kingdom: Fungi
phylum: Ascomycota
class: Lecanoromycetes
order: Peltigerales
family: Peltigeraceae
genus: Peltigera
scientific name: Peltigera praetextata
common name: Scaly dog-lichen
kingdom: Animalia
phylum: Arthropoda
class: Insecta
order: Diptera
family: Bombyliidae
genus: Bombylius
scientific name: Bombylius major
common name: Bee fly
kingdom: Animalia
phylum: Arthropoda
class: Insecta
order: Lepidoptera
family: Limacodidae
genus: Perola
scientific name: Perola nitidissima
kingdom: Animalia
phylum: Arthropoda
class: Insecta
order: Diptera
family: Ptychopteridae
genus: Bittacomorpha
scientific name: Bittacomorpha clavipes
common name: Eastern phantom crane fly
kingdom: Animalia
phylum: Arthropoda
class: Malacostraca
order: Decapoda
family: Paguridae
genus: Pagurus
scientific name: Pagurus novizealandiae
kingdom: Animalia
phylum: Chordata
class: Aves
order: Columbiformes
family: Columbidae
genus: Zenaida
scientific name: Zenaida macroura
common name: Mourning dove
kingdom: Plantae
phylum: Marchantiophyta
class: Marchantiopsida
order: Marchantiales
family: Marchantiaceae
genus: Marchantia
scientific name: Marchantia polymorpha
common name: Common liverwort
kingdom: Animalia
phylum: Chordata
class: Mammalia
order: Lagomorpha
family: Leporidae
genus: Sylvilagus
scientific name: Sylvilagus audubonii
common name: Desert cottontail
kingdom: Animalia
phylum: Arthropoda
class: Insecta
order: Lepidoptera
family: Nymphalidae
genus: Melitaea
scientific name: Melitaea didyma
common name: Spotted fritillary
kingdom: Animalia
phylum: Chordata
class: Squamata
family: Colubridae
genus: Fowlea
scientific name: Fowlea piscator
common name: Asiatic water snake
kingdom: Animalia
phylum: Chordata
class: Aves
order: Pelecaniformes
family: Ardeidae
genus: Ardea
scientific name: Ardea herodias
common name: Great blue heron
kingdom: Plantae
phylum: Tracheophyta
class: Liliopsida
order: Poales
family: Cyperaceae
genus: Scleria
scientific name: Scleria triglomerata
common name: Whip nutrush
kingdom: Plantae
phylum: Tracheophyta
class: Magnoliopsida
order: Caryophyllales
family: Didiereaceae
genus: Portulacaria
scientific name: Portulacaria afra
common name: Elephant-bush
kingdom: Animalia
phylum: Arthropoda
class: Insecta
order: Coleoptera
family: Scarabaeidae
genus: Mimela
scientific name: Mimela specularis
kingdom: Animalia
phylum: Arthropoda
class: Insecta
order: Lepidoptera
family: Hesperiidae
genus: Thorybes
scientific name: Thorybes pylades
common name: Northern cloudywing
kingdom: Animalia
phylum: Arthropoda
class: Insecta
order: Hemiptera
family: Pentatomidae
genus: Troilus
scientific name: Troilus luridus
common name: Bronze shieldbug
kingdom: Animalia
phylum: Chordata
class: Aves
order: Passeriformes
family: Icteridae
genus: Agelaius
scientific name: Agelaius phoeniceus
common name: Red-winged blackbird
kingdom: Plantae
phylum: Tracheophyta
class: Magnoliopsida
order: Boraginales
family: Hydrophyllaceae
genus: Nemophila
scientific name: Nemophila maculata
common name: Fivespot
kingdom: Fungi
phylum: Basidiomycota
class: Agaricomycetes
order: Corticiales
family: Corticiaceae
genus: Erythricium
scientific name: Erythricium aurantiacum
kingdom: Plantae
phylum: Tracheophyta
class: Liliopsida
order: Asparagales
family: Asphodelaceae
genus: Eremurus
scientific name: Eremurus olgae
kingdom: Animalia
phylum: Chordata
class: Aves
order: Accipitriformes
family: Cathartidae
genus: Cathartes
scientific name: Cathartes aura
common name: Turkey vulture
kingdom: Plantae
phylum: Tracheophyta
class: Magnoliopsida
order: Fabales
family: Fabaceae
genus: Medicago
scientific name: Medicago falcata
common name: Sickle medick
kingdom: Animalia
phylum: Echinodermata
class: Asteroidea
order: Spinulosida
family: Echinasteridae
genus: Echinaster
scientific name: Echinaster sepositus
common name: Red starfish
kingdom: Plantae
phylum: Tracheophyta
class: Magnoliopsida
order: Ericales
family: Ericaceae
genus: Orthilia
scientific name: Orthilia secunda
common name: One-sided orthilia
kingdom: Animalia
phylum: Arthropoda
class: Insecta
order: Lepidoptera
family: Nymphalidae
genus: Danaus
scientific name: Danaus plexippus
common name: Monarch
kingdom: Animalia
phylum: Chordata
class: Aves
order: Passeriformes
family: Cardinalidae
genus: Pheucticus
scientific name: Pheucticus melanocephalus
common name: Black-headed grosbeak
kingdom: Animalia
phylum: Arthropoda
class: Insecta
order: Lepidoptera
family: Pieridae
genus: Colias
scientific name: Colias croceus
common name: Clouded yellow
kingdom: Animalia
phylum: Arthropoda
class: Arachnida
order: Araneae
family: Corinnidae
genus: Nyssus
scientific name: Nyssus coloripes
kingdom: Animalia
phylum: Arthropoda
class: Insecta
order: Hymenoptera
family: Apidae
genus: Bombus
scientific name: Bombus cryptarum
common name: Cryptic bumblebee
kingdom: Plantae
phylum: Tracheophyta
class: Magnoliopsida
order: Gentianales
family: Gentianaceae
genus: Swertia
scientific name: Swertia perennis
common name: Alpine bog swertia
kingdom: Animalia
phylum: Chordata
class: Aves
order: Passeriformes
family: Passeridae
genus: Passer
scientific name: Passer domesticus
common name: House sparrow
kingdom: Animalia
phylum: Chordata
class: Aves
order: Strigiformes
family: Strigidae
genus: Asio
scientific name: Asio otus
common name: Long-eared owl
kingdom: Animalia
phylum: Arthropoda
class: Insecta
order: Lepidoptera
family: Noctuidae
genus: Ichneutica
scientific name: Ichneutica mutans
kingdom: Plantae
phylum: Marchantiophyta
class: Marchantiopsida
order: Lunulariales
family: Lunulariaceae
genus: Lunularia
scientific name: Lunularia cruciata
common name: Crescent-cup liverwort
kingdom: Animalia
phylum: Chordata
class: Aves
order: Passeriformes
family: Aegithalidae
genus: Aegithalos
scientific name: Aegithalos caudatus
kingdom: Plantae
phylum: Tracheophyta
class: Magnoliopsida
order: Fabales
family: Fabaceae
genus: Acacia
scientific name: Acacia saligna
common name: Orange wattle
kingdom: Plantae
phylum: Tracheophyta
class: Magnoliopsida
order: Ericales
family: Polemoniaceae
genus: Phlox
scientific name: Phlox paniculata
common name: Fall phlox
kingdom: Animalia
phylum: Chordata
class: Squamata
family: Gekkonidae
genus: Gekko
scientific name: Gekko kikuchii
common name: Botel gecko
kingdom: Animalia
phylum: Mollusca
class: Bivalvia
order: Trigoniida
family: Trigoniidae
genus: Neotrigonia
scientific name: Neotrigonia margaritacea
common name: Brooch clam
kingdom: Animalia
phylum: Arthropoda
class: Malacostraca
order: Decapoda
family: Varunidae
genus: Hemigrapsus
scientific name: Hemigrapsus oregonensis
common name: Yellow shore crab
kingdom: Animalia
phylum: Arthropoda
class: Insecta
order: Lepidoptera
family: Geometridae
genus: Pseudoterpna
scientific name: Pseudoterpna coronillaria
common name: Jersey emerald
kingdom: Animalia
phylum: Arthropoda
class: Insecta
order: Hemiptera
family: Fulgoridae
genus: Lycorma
***
What you should do:
Return every line of the listing above verbatim, in the same order.

Response:
kingdom: Fungi
phylum: Ascomycota
class: Lecanoromycetes
order: Peltigerales
family: Peltigeraceae
genus: Peltigera
scientific name: Peltigera praetextata
common name: Scaly dog-lichen
kingdom: Animalia
phylum: Arthropoda
class: Insecta
order: Diptera
family: Bombyliidae
genus: Bombylius
scientific name: Bombylius major
common name: Bee fly
kingdom: Animalia
phylum: Arthropoda
class: Insecta
order: Lepidoptera
family: Limacodidae
genus: Perola
scientific name: Perola nitidissima
kingdom: Animalia
phylum: Arthropoda
class: Insecta
order: Diptera
family: Ptychopteridae
genus: Bittacomorpha
scientific name: Bittacomorpha clavipes
common name: Eastern phantom crane fly
kingdom: Animalia
phylum: Arthropoda
class: Malacostraca
order: Decapoda
family: Paguridae
genus: Pagurus
scientific name: Pagurus novizealandiae
kingdom: Animalia
phylum: Chordata
class: Aves
order: Columbiformes
family: Columbidae
genus: Zenaida
scientific name: Zenaida macroura
common name: Mourning dove
kingdom: Plantae
phylum: Marchantiophyta
class: Marchantiopsida
order: Marchantiales
family: Marchantiaceae
genus: Marchantia
scientific name: Marchantia polymorpha
common name: Common liverwort
kingdom: Animalia
phylum: Chordata
class: Mammalia
order: Lagomorpha
family: Leporidae
genus: Sylvilagus
scientific name: Sylvilagus audubonii
common name: Desert cottontail
kingdom: Animalia
phylum: Arthropoda
class: Insecta
order: Lepidoptera
family: Nymphalidae
genus: Melitaea
scientific name: Melitaea didyma
common name: Spotted fritillary
kingdom: Animalia
phylum: Chordata
class: Squamata
family: Colubridae
genus: Fowlea
scientific name: Fowlea piscator
common name: Asiatic water snake
kingdom: Animalia
phylum: Chordata
class: Aves
order: Pelecaniformes
family: Ardeidae
genus: Ardea
scientific name: Ardea herodias
common name: Great blue heron
kingdom: Plantae
phylum: Tracheophyta
class: Liliopsida
order: Poales
family: Cyperaceae
genus: Scleria
scientific name: Scleria triglomerata
common name: Whip nutrush
kingdom: Plantae
phylum: Tracheophyta
class: Magnoliopsida
order: Caryophyllales
family: Didiereaceae
genus: Portulacaria
scientific name: Portulacaria afra
common name: Elephant-bush
kingdom: Animalia
phylum: Arthropoda
class: Insecta
order: Coleoptera
family: Scarabaeidae
genus: Mimela
scientific name: Mimela specularis
kingdom: Animalia
phylum: Arthropoda
class: Insecta
order: Lepidoptera
family: Hesperiidae
genus: Thorybes
scientific name: Thorybes pylades
common name: Northern cloudywing
kingdom: Animalia
phylum: Arthropoda
class: Insecta
order: Hemiptera
family: Pentatomidae
genus: Troilus
scientific name: Troilus luridus
common name: Bronze shieldbug
kingdom: Animalia
phylum: Chordata
class: Aves
order: Passeriformes
family: Icteridae
genus: Agelaius
scientific name: Agelaius phoeniceus
common name: Red-winged blackbird
kingdom: Plantae
phylum: Tracheophyta
class: Magnoliopsida
order: Boraginales
family: Hydrophyllaceae
genus: Nemophila
scientific name: Nemophila maculata
common name: Fivespot
kingdom: Fungi
phylum: Basidiomycota
class: Agaricomycetes
order: Corticiales
family: Corticiaceae
genus: Erythricium
scientific name: Erythricium aurantiacum
kingdom: Plantae
phylum: Tracheophyta
class: Liliopsida
order: Asparagales
family: Asphodelaceae
genus: Eremurus
scientific name: Eremurus olgae
kingdom: Animalia
phylum: Chordata
class: Aves
order: Accipitriformes
family: Cathartidae
genus: Cathartes
scientific name: Cathartes aura
common name: Turkey vulture
kingdom: Plantae
phylum: Tracheophyta
class: Magnoliopsida
order: Fabales
family: Fabaceae
genus: Medicago
scientific name: Medicago falcata
common name: Sickle medick
kingdom: Animalia
phylum: Echinodermata
class: Asteroidea
order: Spinulosida
family: Echinasteridae
genus: Echinaster
scientific name: Echinaster sepositus
common name: Red starfish
kingdom: Plantae
phylum: Tracheophyta
class: Magnoliopsida
order: Ericales
family: Ericaceae
genus: Orthilia
scientific name: Orthilia secunda
common name: One-sided orthilia
kingdom: Animalia
phylum: Arthropoda
class: Insecta
order: Lepidoptera
family: Nymphalidae
genus: Danaus
scientific name: Danaus plexippus
common name: Monarch
kingdom: Animalia
phylum: Chordata
class: Aves
order: Passeriformes
family: Cardinalidae
genus: Pheucticus
scientific name: Pheucticus melanocephalus
common name: Black-headed grosbeak
kingdom: Animalia
phylum: Arthropoda
class: Insecta
order: Lepidoptera
family: Pieridae
genus: Colias
scientific name: Colias croceus
common name: Clouded yellow
kingdom: Animalia
phylum: Arthropoda
class: Arachnida
order: Araneae
family: Corinnidae
genus: Nyssus
scientific name: Nyssus coloripes
kingdom: Animalia
phylum: Arthropoda
class: Insecta
order: Hymenoptera
family: Apidae
genus: Bombus
scientific name: Bombus cryptarum
common name: Cryptic bumblebee
kingdom: Plantae
phylum: Tracheophyta
class: Magnoliopsida
order: Gentianales
family: Gentianaceae
genus: Swertia
scientific name: Swertia perennis
common name: Alpine bog swertia
kingdom: Animalia
phylum: Chordata
class: Aves
order: Passeriformes
family: Passeridae
genus: Passer
scientific name: Passer domesticus
common name: House sparrow
kingdom: Animalia
phylum: Chordata
class: Aves
order: Strigiformes
family: Strigidae
genus: Asio
scientific name: Asio otus
common name: Long-eared owl
kingdom: Animalia
phylum: Arthropoda
class: Insecta
order: Lepidoptera
family: Noctuidae
genus: Ichneutica
scientific name: Ichneutica mutans
kingdom: Plantae
phylum: Marchantiophyta
class: Marchantiopsida
order: Lunulariales
family: Lunulariaceae
genus: Lunularia
scientific name: Lunularia cruciata
common name: Crescent-cup liverwort
kingdom: Animalia
phylum: Chordata
class: Aves
order: Passeriformes
family: Aegithalidae
genus: Aegithalos
scientific name: Aegithalos caudatus
kingdom: Plantae
phylum: Tracheophyta
class: Magnoliopsida
order: Fabales
family: Fabaceae
genus: Acacia
scientific name: Acacia saligna
common name: Orange wattle
kingdom: Plantae
phylum: Tracheophyta
class: Magnoliopsida
order: Ericales
family: Polemoniaceae
genus: Phlox
scientific name: Phlox paniculata
common name: Fall phlox
kingdom: Animalia
phylum: Chordata
class: Squamata
family: Gekkonidae
genus: Gekko
scientific name: Gekko kikuchii
common name: Botel gecko
kingdom: Animalia
phylum: Mollusca
class: Bivalvia
order: Trigoniida
family: Trigoniidae
genus: Neotrigonia
scientific name: Neotrigonia margaritacea
common name: Brooch clam
kingdom: Animalia
phylum: Arthropoda
class: Malacostraca
order: Decapoda
family: Varunidae
genus: Hemigrapsus
scientific name: Hemigrapsus oregonensis
common name: Yellow shore crab
kingdom: Animalia
phylum: Arthropoda
class: Insecta
order: Lepidoptera
family: Geometridae
genus: Pseudoterpna
scientific name: Pseudoterpna coronillaria
common name: Jersey emerald
kingdom: Animalia
phylum: Arthropoda
class: Insecta
order: Hemiptera
family: Fulgoridae
genus: Lycorma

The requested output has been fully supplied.